Guido di Monfort condannato all’Inferno da Dante
Nola – Meriterebbe un romanzo la vita di Guido di Montfort che ebbe una breve durata ma ricca di vicende che lo incardinano finanche nella Divina Commedia di Dante Alighieri.
Figlio di Simone, duca di Leicester, e di Eleonora, sorella di Enrico III d’Inghilterra, risalta il suo valore come condottiero che lo avvicinò a Carlo I d’Angiò il quale nel 1268, per i successi ottenuti sul campo di battaglia, lo mise a capo del feudo di Nola.
Dunque, gli Orsini giunsero in città solo dopo e grazie a Guido di Montfort ed, in particolare, per il matrimonio che Anastasia, figlia di Guido, contrasse con Romano Orsini pronipote di Papa Nicola III.
Tuttavia, una vicenda imprime in modo indelebile la figura di Guido nella storia.
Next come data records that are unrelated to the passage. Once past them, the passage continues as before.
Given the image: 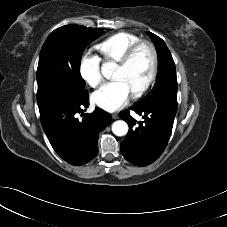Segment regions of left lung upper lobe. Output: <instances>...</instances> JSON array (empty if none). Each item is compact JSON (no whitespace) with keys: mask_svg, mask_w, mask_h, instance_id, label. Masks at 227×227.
<instances>
[{"mask_svg":"<svg viewBox=\"0 0 227 227\" xmlns=\"http://www.w3.org/2000/svg\"><path fill=\"white\" fill-rule=\"evenodd\" d=\"M158 54V78L147 96L133 106H145L154 102H161L177 107V77L175 63L165 42L157 35L147 32Z\"/></svg>","mask_w":227,"mask_h":227,"instance_id":"5c2ea615","label":"left lung upper lobe"}]
</instances>
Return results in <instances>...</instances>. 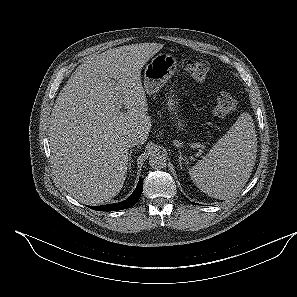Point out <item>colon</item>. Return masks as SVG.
Wrapping results in <instances>:
<instances>
[{"label": "colon", "mask_w": 297, "mask_h": 297, "mask_svg": "<svg viewBox=\"0 0 297 297\" xmlns=\"http://www.w3.org/2000/svg\"><path fill=\"white\" fill-rule=\"evenodd\" d=\"M185 71L198 82L206 80L209 73V64L201 60H186L183 63ZM237 109L236 100L228 93H221L218 95L215 106L214 114L216 117H225Z\"/></svg>", "instance_id": "1"}]
</instances>
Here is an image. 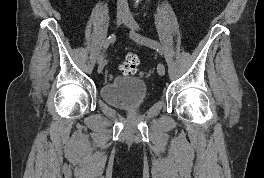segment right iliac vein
<instances>
[{
	"label": "right iliac vein",
	"instance_id": "right-iliac-vein-1",
	"mask_svg": "<svg viewBox=\"0 0 264 178\" xmlns=\"http://www.w3.org/2000/svg\"><path fill=\"white\" fill-rule=\"evenodd\" d=\"M127 19V15L124 13H118L117 14V25L122 24L125 20ZM106 62L105 61H101L98 65V72H102V70L105 67Z\"/></svg>",
	"mask_w": 264,
	"mask_h": 178
}]
</instances>
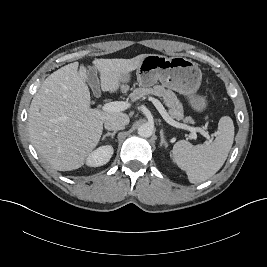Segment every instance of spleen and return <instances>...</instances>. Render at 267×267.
<instances>
[{"mask_svg":"<svg viewBox=\"0 0 267 267\" xmlns=\"http://www.w3.org/2000/svg\"><path fill=\"white\" fill-rule=\"evenodd\" d=\"M233 140V120L229 116H223L218 123L217 136L211 144L194 146L188 141L180 140L173 146V159L186 172L191 183H201L223 166Z\"/></svg>","mask_w":267,"mask_h":267,"instance_id":"spleen-1","label":"spleen"}]
</instances>
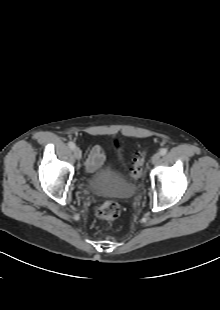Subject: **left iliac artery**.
Segmentation results:
<instances>
[{"mask_svg": "<svg viewBox=\"0 0 220 310\" xmlns=\"http://www.w3.org/2000/svg\"><path fill=\"white\" fill-rule=\"evenodd\" d=\"M166 153H167V149H166V148H162V149L160 150V154H161L162 156L166 155Z\"/></svg>", "mask_w": 220, "mask_h": 310, "instance_id": "obj_1", "label": "left iliac artery"}]
</instances>
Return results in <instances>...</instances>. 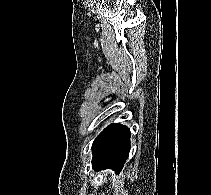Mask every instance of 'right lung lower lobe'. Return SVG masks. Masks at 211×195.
I'll return each mask as SVG.
<instances>
[{"label":"right lung lower lobe","instance_id":"right-lung-lower-lobe-1","mask_svg":"<svg viewBox=\"0 0 211 195\" xmlns=\"http://www.w3.org/2000/svg\"><path fill=\"white\" fill-rule=\"evenodd\" d=\"M130 151V130L119 123L105 128L92 145V166L95 169L110 168L119 173Z\"/></svg>","mask_w":211,"mask_h":195}]
</instances>
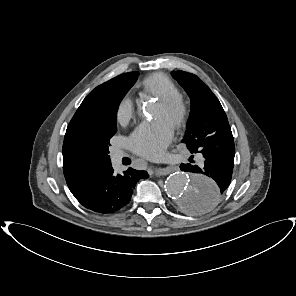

Egli fuggì dall’Inghilterra dopo essersi scontrato con suo zio Enrico III d’Inghilterra nella nota battaglia di Evesham nel 1266, dove vennero uccisi e vilipesi il padre ed il fratello i cui corpi vennero smembrati e trascinati nel fango. L’efferatezza con la quale vennero assassinati sia il padre che il fratello, dallo stesso zio Enrico III, lasciò una profonda ferita nella vita di Guido.
Dopo alcuni anni, giunse l’occasione di vendicarsi. Guido si precipitò, insieme al fratello Simone, a Viterbo essendo venuto a conoscenza che Enrico di Cornovaglia, cugino dello zio Enrico III e suo alleato, si trovasse lì.
Durante una Messa i due fratelli irruppero nella chiesa di San Silvestro scagliandosi su Enrico di Cornovaglia e trafiggendolo sull’altare mentre egli implorava pietà.
Questa vicenda fece grande scalpore e fu ricordata per molti anni per l’efferatezza e per la profanazione del luogo sacro. L’assassinio di un uomo che implora pietà ai piedi dell’altare e durante una Messa indignò anche il grande Dante che scaraventò il Montfort direttamente all’inferno, nel primo girone del settimo cerchio tra i “violenti contro il prossimo” dove i dannati sono immersi nel fiume di sangue bollente, il Flegetonte :
Mostrocci un’ombra da l’un canto sola, dicendo: “Colui fesse in grembo a Dio lo cor che ’n su Tamici ancor si cola” (colui che durante una funzione religiosa trafisse il cuore che ancora sul Tamigi è venerato).